■ Aim of the task:
Output the records exactly, every one of them.

■ Given information:
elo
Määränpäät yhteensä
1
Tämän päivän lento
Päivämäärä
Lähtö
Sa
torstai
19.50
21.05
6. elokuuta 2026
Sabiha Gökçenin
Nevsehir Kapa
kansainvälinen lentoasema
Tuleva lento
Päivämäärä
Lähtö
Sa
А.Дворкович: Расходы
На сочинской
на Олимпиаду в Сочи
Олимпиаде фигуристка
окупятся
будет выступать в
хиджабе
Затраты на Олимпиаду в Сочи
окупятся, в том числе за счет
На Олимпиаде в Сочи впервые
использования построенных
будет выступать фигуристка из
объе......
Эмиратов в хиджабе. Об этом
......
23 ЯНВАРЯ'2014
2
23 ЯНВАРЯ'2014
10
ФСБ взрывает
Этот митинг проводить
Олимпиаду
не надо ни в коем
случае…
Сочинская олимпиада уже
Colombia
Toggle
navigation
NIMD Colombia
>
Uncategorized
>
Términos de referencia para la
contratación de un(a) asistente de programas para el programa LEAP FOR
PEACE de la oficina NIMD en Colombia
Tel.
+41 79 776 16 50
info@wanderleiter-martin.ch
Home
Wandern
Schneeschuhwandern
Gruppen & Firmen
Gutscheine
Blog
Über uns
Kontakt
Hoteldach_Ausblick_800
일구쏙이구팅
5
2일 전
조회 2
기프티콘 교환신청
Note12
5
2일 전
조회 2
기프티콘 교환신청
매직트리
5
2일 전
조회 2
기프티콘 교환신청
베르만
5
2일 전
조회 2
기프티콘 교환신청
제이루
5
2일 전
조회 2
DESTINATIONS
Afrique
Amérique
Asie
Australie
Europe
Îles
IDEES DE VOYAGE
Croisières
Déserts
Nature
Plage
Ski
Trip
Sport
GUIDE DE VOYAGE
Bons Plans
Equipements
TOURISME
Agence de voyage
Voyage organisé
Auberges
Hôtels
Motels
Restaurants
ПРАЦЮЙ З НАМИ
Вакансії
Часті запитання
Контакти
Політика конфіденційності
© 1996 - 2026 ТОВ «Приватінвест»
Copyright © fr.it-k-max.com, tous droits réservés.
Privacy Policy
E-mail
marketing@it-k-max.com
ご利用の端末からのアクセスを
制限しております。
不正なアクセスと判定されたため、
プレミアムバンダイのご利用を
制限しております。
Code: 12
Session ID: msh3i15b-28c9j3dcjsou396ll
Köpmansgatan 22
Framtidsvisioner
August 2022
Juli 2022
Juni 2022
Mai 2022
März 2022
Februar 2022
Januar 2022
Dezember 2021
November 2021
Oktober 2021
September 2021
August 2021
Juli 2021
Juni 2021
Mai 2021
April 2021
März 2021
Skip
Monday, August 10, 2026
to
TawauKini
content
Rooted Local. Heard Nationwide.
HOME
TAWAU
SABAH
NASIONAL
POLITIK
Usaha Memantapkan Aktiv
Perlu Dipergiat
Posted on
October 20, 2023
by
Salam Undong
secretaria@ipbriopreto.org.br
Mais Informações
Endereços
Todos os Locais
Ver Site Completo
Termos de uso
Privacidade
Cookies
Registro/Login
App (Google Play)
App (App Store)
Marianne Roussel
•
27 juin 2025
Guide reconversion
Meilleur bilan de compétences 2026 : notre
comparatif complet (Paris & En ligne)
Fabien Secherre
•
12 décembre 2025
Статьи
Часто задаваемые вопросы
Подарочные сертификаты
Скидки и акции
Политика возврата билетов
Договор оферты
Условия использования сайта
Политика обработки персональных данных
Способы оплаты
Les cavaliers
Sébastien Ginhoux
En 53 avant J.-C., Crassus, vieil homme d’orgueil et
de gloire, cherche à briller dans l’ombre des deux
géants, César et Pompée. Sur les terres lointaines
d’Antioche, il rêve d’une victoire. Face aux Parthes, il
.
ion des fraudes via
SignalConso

■ Exercise answer:
elo
Määränpäät yhteensä
1
Tämän päivän lento
Päivämäärä
Lähtö
Sa
torstai
19.50
21.05
6. elokuuta 2026
Sabiha Gökçenin
Nevsehir Kapa
kansainvälinen lentoasema
Tuleva lento
Päivämäärä
Lähtö
Sa
А.Дворкович: Расходы
На сочинской
на Олимпиаду в Сочи
Олимпиаде фигуристка
окупятся
будет выступать в
хиджабе
Затраты на Олимпиаду в Сочи
окупятся, в том числе за счет
На Олимпиаде в Сочи впервые
использования построенных
будет выступать фигуристка из
объе......
Эмиратов в хиджабе. Об этом
......
23 ЯНВАРЯ'2014
2
23 ЯНВАРЯ'2014
10
ФСБ взрывает
Этот митинг проводить
Олимпиаду
не надо ни в коем
случае…
Сочинская олимпиада уже
Colombia
Toggle
navigation
NIMD Colombia
>
Uncategorized
>
Términos de referencia para la
contratación de un(a) asistente de programas para el programa LEAP FOR
PEACE de la oficina NIMD en Colombia
Tel.
+41 79 776 16 50
info@wanderleiter-martin.ch
Home
Wandern
Schneeschuhwandern
Gruppen & Firmen
Gutscheine
Blog
Über uns
Kontakt
Hoteldach_Ausblick_800
일구쏙이구팅
5
2일 전
조회 2
기프티콘 교환신청
Note12
5
2일 전
조회 2
기프티콘 교환신청
매직트리
5
2일 전
조회 2
기프티콘 교환신청
베르만
5
2일 전
조회 2
기프티콘 교환신청
제이루
5
2일 전
조회 2
DESTINATIONS
Afrique
Amérique
Asie
Australie
Europe
Îles
IDEES DE VOYAGE
Croisières
Déserts
Nature
Plage
Ski
Trip
Sport
GUIDE DE VOYAGE
Bons Plans
Equipements
TOURISME
Agence de voyage
Voyage organisé
Auberges
Hôtels
Motels
Restaurants
ПРАЦЮЙ З НАМИ
Вакансії
Часті запитання
Контакти
Політика конфіденційності
© 1996 - 2026 ТОВ «Приватінвест»
Copyright © fr.it-k-max.com, tous droits réservés.
Privacy Policy
E-mail
marketing@it-k-max.com
ご利用の端末からのアクセスを
制限しております。
不正なアクセスと判定されたため、
プレミアムバンダイのご利用を
制限しております。
Code: 12
Session ID: msh3i15b-28c9j3dcjsou396ll
Köpmansgatan 22
Framtidsvisioner
August 2022
Juli 2022
Juni 2022
Mai 2022
März 2022
Februar 2022
Januar 2022
Dezember 2021
November 2021
Oktober 2021
September 2021
August 2021
Juli 2021
Juni 2021
Mai 2021
April 2021
März 2021
Skip
Monday, August 10, 2026
to
TawauKini
content
Rooted Local. Heard Nationwide.
HOME
TAWAU
SABAH
NASIONAL
POLITIK
Usaha Memantapkan Aktiv
Perlu Dipergiat
Posted on
October 20, 2023
by
Salam Undong
secretaria@ipbriopreto.org.br
Mais Informações
Endereços
Todos os Locais
Ver Site Completo
Termos de uso
Privacidade
Cookies
Registro/Login
App (Google Play)
App (App Store)
Marianne Roussel
•
27 juin 2025
Guide reconversion
Meilleur bilan de compétences 2026 : notre
comparatif complet (Paris & En ligne)
Fabien Secherre
•
12 décembre 2025
Статьи
Часто задаваемые вопросы
Подарочные сертификаты
Скидки и акции
Политика возврата билетов
Договор оферты
Условия использования сайта
Политика обработки персональных данных
Способы оплаты
Les cavaliers
Sébastien Ginhoux
En 53 avant J.-C., Crassus, vieil homme d’orgueil et
de gloire, cherche à briller dans l’ombre des deux
géants, César et Pompée. Sur les terres lointaines
d’Antioche, il rêve d’une victoire. Face aux Parthes, il
.
ion des fraudes via
SignalConso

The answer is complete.